= Beginning of Section =

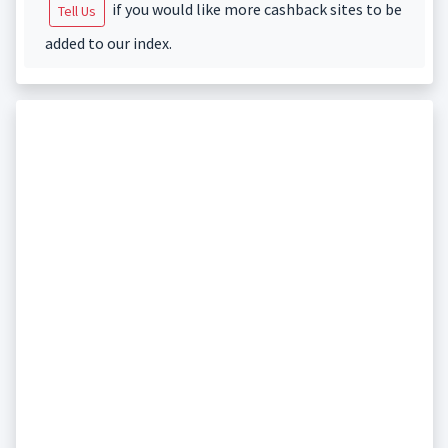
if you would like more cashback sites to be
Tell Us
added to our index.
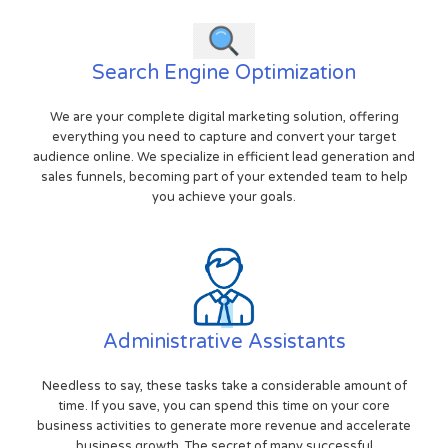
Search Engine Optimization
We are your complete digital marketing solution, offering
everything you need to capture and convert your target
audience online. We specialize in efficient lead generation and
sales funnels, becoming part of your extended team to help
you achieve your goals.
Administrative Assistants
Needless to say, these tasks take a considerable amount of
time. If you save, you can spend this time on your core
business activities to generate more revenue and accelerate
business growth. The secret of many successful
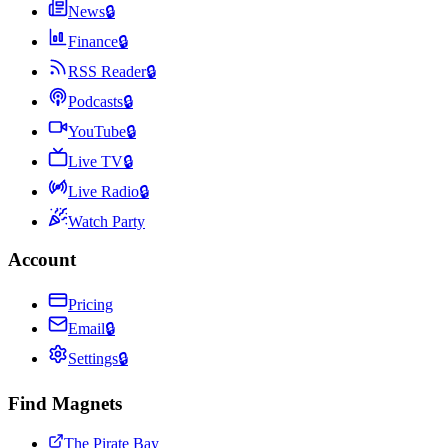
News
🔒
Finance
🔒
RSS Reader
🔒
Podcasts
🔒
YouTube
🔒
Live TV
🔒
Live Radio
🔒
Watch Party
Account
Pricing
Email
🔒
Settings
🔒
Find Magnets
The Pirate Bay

= End of Section =

Write the lines above as a JSON list of strings, one string per line, skipping any blank lines. Leave the pictures out.

• **SOLUTION TO THIS EXERCISE**:
[
  "if you would like more cashback sites to be",
  "Tell Us",
  "added to our index.",
  "Search Engine Optimization",
  "We are your complete digital marketing solution, offering",
  "everything you need to capture and convert your target",
  "audience online. We specialize in efficient lead generation and",
  "sales funnels, becoming part of your extended team to help",
  "you achieve your goals.",
  "Administrative Assistants",
  "Needless to say, these tasks take a considerable amount of",
  "time. If you save, you can spend this time on your core",
  "business activities to generate more revenue and accelerate",
  "business growth. The secret of many successful",
  "News",
  "🔒",
  "Finance",
  "🔒",
  "RSS Reader",
  "🔒",
  "Podcasts",
  "🔒",
  "YouTube",
  "🔒",
  "Live TV",
  "🔒",
  "Live Radio",
  "🔒",
  "Watch Party",
  "Account",
  "Pricing",
  "Email",
  "🔒",
  "Settings",
  "🔒",
  "Find Magnets",
  "The Pirate Bay"
]